TASK BRIEF: The line containing "2023-01-26 at 4 34" marks the end: copy exactly every line from the start of the records below up to and including it, leaving out pictures.

(STORED DATA Opens)

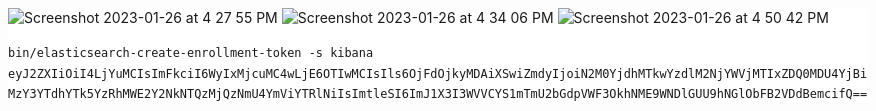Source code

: <img width="701" alt="Screenshot 2023-01-26 at 4 27 55 PM" src="https://user-images.githubusercontent.com/43849911/214819394-5a5d4ba7-f915-4e65-9bde-49e4f59f3290.png">

<img width="600" alt="Screenshot 2023-01-26 at 4 34 06 PM" src="https://user-images.githubusercontent.com/43849911/214820510-244b0b67-6e17-44a7-a6e5-c81f3c663223.png">

<img width="1155" alt="Screenshot 2023-01-26 at 4 50 42 PM" src="https://user-images.githubusercontent.com/43849911/214823535-2f8a0443-6049-4045-9426-49907a2ca99f.png">

```
bin/elasticsearch-create-enrollment-token -s kibana
eyJ2ZXIiOiI4LjYuMCIsImFkciI6WyIxMjcuMC4wLjE6OTIwMCIsIls6OjFdOjkyMDAiXSwiZmdyIjoiN2M0YjdhMTkwYzdlM2NjYWVjMTIxZDQ0MDU4YjBiMzY3YTdhYTk5YzRhMWE2Y2NkNTQzMjQzNmU4YmViYTRlNiIsImtleSI6ImJ1X3I3WVVCYS1mTmU2bGdpVWF3OkhNME9WNDlGUU9hNGlObFB2VDdBemcifQ==
```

(STORED DATA Closes)

RESPONSE TO THIS TASK:
Source code

: <img width="701" alt="Screenshot 2023-01-26 at 4 27 55 PM" src="https://user-images.githubusercontent.com/43849911/214819394-5a5d4ba7-f915-4e65-9bde-49e4f59f3290.png">

<img width="600" alt="Screenshot 2023-01-26 at 4 34 06 PM" src="https://user-images.githubusercontent.com/43849911/214820510-244b0b67-6e17-44a7-a6e5-c81f3c663223.png">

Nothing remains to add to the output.